• Records supplied

*** Block opens ***

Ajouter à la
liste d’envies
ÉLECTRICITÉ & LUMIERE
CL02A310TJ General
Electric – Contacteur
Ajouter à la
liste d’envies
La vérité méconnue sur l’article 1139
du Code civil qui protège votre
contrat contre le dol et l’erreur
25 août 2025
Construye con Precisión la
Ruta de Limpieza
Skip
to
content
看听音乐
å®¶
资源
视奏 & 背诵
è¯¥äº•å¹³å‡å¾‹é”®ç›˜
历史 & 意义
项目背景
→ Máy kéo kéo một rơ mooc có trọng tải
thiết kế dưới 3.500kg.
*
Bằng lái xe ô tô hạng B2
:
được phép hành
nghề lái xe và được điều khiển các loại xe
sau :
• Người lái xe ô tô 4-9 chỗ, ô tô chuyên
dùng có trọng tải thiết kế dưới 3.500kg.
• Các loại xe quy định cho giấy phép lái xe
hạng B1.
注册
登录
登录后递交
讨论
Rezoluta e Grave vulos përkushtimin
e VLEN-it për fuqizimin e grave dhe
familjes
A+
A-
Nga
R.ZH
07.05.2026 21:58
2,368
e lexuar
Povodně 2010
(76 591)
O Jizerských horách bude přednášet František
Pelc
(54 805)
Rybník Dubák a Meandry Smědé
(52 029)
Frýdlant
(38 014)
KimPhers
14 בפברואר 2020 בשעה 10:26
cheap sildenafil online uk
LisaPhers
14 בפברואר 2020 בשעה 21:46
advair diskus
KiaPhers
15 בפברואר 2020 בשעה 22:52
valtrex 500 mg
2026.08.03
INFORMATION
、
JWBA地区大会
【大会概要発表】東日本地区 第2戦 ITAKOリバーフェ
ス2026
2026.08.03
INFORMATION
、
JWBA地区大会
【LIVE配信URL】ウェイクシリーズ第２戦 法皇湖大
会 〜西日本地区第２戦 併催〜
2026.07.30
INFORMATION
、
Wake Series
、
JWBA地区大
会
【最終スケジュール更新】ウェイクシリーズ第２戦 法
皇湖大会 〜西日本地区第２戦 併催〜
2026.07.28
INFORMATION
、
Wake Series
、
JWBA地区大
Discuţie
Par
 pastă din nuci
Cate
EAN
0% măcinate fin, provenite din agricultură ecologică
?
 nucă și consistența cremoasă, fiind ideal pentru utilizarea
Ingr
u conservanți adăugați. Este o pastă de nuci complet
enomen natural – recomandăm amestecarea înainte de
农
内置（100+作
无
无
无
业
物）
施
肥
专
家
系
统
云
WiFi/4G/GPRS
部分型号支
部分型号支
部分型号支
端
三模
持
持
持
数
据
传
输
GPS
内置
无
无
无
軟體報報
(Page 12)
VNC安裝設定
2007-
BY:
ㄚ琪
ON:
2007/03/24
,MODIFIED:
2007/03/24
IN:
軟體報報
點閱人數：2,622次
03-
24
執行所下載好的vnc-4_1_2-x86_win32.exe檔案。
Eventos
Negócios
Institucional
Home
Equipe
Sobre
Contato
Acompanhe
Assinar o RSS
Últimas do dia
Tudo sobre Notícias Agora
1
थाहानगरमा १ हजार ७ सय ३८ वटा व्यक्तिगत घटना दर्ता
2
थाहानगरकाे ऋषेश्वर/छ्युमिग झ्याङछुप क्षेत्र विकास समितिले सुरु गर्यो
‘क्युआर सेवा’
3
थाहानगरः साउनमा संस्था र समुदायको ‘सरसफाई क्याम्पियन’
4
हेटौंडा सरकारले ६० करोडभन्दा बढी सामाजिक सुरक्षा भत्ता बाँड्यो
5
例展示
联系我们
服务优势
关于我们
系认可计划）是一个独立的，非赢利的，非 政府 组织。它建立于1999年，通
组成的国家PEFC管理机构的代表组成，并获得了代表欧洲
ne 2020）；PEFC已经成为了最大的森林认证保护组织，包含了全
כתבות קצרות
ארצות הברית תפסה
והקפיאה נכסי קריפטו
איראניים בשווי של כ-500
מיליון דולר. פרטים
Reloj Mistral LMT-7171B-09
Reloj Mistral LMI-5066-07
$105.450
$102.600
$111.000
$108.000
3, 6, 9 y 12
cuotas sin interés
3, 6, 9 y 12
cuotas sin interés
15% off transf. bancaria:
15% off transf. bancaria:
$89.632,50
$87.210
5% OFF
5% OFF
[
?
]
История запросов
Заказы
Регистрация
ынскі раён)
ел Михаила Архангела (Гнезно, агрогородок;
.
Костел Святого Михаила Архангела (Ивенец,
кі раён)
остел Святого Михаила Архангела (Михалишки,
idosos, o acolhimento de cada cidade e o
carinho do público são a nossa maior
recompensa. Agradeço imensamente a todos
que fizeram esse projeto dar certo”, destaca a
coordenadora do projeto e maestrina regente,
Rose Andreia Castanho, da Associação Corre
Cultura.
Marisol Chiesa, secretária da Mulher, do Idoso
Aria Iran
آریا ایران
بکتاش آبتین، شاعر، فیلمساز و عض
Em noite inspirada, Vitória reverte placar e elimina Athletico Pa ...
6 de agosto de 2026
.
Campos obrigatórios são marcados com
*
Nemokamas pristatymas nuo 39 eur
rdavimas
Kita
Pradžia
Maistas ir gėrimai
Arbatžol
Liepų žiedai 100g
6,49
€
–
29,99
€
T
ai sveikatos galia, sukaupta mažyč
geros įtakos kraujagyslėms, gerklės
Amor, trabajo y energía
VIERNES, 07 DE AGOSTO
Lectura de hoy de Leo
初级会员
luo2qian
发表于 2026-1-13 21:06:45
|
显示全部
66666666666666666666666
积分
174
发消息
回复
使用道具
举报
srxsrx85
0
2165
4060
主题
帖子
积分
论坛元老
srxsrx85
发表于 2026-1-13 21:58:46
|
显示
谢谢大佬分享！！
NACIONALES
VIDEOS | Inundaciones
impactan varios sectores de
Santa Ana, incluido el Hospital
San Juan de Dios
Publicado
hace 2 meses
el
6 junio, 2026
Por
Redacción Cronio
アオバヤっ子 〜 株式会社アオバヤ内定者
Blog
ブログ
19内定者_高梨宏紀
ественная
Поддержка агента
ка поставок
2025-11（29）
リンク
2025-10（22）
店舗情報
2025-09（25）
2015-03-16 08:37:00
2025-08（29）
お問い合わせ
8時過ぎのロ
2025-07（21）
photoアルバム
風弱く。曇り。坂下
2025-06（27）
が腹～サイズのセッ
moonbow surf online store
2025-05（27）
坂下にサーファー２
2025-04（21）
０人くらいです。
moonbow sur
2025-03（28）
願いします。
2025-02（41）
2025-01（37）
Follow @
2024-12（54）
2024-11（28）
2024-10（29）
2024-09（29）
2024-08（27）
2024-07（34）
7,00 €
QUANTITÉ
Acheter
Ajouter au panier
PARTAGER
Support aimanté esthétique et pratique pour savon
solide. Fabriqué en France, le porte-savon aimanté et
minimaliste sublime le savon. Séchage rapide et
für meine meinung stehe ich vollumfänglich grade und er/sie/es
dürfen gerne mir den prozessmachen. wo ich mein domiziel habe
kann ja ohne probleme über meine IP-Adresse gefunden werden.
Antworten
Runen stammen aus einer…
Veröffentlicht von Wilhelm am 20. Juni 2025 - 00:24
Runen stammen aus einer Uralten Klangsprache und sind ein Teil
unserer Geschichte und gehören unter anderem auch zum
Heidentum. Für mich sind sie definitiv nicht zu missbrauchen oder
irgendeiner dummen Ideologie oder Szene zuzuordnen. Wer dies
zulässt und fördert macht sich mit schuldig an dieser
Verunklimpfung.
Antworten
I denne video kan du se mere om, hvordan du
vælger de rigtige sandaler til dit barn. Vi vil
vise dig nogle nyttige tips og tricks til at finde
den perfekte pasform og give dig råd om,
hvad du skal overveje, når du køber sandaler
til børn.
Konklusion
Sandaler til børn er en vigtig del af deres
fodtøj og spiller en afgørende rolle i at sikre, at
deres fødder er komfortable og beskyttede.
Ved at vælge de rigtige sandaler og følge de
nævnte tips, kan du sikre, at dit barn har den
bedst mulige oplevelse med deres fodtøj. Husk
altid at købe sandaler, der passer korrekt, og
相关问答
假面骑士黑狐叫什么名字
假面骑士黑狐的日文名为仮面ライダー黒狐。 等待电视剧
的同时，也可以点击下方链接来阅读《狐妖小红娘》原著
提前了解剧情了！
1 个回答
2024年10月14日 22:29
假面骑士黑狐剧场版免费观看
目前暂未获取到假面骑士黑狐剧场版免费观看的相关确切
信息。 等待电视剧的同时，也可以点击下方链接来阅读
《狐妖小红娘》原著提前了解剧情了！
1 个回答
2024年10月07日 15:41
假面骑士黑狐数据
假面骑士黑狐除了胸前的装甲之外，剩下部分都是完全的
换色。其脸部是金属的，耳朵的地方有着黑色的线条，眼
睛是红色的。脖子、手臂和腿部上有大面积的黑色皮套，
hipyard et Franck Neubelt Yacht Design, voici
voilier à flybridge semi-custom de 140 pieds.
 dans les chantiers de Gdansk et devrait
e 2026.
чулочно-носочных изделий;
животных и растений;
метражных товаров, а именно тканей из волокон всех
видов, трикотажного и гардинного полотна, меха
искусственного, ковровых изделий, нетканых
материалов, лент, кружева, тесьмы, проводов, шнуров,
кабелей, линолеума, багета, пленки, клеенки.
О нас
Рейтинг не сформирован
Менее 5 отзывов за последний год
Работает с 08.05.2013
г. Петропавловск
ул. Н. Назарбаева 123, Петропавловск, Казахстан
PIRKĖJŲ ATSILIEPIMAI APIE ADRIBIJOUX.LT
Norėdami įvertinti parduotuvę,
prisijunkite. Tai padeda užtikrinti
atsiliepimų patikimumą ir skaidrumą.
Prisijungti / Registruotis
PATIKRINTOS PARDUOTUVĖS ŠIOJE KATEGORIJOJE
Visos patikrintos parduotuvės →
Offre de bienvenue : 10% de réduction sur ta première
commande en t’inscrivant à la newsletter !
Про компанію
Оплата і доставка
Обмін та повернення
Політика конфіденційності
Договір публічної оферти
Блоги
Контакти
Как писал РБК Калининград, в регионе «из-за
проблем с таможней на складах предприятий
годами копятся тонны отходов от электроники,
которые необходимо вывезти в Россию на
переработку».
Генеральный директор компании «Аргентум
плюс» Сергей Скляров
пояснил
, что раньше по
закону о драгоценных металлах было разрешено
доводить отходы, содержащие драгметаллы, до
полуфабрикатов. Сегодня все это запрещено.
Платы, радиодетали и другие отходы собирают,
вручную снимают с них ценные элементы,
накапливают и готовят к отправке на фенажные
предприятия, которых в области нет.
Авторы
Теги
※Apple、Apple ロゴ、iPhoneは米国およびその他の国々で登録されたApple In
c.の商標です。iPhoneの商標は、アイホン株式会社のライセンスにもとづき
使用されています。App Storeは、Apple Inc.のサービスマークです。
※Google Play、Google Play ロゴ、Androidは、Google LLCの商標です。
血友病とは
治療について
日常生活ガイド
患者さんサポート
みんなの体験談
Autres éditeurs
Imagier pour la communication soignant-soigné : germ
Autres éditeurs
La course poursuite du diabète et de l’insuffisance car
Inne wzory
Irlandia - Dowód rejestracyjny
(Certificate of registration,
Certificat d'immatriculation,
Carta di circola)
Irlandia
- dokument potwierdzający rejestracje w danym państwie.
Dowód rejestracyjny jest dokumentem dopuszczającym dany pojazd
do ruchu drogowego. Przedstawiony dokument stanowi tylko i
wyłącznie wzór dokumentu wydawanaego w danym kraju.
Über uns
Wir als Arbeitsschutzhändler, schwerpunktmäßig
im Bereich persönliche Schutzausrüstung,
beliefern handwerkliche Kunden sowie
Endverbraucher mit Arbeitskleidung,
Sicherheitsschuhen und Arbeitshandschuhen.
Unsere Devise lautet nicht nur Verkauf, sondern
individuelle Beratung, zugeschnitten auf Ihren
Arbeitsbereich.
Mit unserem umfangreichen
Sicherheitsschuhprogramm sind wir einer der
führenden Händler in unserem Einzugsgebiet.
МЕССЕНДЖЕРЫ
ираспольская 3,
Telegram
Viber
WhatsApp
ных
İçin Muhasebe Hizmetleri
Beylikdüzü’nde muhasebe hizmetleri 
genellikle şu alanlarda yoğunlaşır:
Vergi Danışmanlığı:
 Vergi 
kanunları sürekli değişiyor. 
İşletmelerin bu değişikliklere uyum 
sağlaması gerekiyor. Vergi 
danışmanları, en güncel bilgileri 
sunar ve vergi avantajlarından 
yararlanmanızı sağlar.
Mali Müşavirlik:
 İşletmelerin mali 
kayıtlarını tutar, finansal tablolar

*** Block closes ***

• Exercise
List every line in the records that contains the string "İşletmelerin", matching case exactly.

• Written answer
İşletmelerin bu değişikliklere uyum 
 İşletmelerin mali 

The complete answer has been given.